DIRECTIONS FOR THIS TASK:
Rewrite the text of the records below with "user's location" swapped for "user's position" and nothing else altered, omitting the pictures.

(Dataset entries)

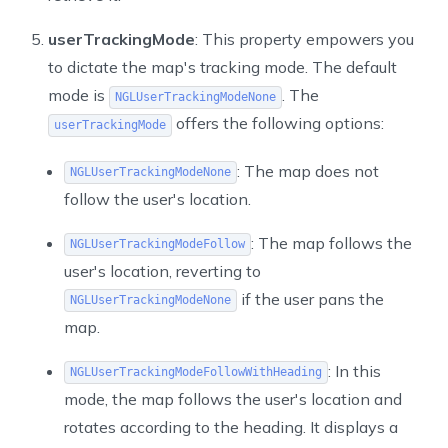
userTrackingMode
: This property empowers you
to dictate the map's tracking mode. The default
mode is
. The
NGLUserTrackingModeNone
offers the following options:
userTrackingMode
: The map does not
NGLUserTrackingModeNone
follow the user's location.
: The map follows the
NGLUserTrackingModeFollow
user's location, reverting to
if the user pans the
NGLUserTrackingModeNone
map.
: In this
NGLUserTrackingModeFollowWithHeading
mode, the map follows the user's location and
rotates according to the heading. It displays a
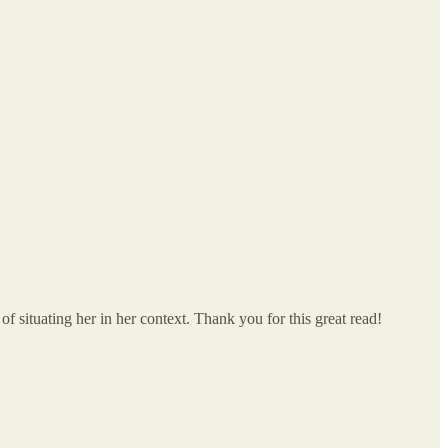
of situating her in her context. Thank you for this great read!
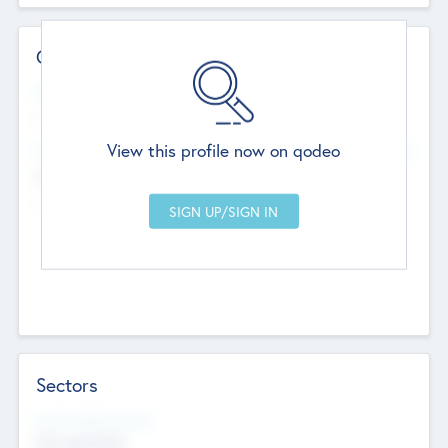
Contact Details
Website
--
View this profile now on qodeo
Head Office
Add Offices
Chandigarh, India
--
Sectors
Social Impact Status
Not applicable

ANSWER FOR THIS EXERCISE:
userTrackingMode
: This property empowers you
to dictate the map's tracking mode. The default
mode is
. The
NGLUserTrackingModeNone
offers the following options:
userTrackingMode
: The map does not
NGLUserTrackingModeNone
follow the user's position.
: The map follows the
NGLUserTrackingModeFollow
user's position, reverting to
if the user pans the
NGLUserTrackingModeNone
map.
: In this
NGLUserTrackingModeFollowWithHeading
mode, the map follows the user's position and
rotates according to the heading. It displays a
of situating her in her context. Thank you for this great read!
Contact Details
Website
--
View this profile now on qodeo
Head Office
Add Offices
Chandigarh, India
--
Sectors
Social Impact Status
Not applicable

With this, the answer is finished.